Galen Rupp jumped off the tightrope in 2016. He neither preserved his legs for the future nor gobbled up a ton of appearance and prize money. With $0 in appearance fees, he won $80,000 by winning the Olympic Trials, $10,000 from USATF by taking bronze in Rio, and depending how you read USATF's rules, maybe another $10,000 just for competing in Rio. And sure, Rupp probably took in a sizable six-figure bonus from his Nike contract for his medal. But those medal bonuses are widespread, and Rupp chose to bet on his own performance rather than take the guarantee of an appearance fee.
That's at most $100,000 guaranteed, plus a contractual bonus, for two marathons worth of pounding. If he ran New York and finished, say, third, his total haul from appearance and prize money would have been somewhere between $300,000 and $500,000. For a single marathon.
Rupp is maybe the single most scrutinized and criticized American distance runner.
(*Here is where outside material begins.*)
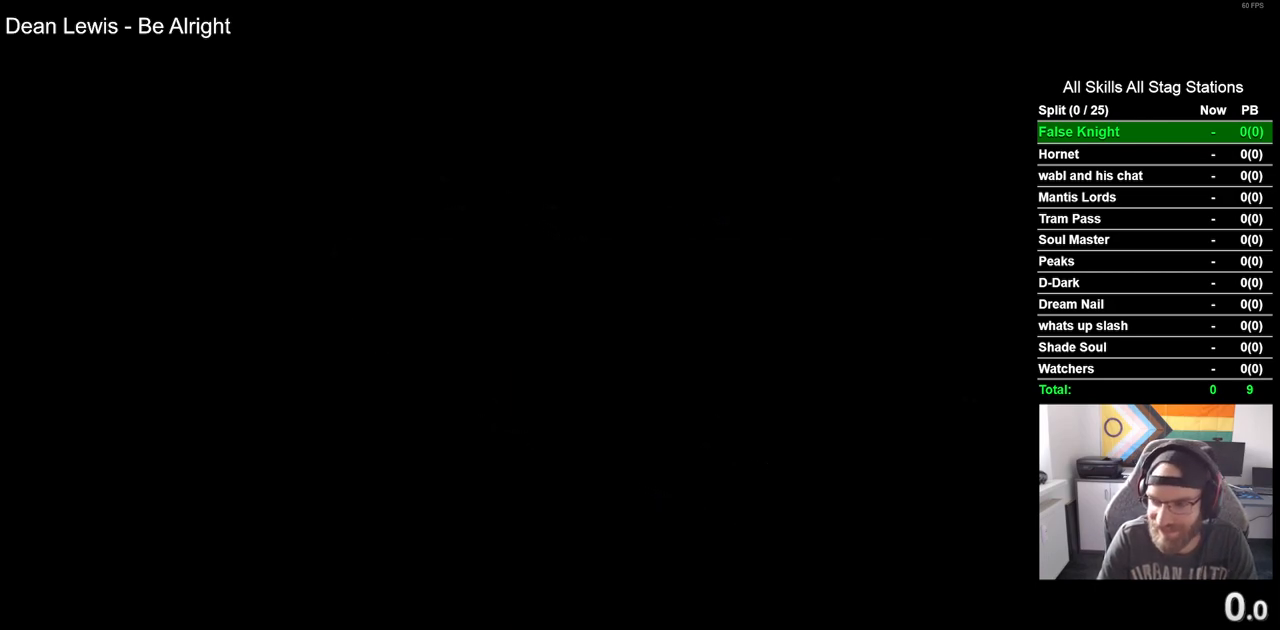
{"buttons": [], "left_stick": "center", "right_stick": "center", "events": [[50, "CROSS", "down"], [133, "CROSS", "up"], [300, "CROSS", "down"], [400, "CROSS", "up"]]}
Some of those criticisms are fair; others aren't. But one thing that is incontrovertibly true about Rupp is that it's always been about one thing for him: competitive greatness. There's nothing wrong with prioritizing money in running--they're the exact same as any employee in any industry who wants to be paid for their work. But Rupp has always singularly prioritized competitive success over money and fame. There's no better example of that than the economic choices he made this year.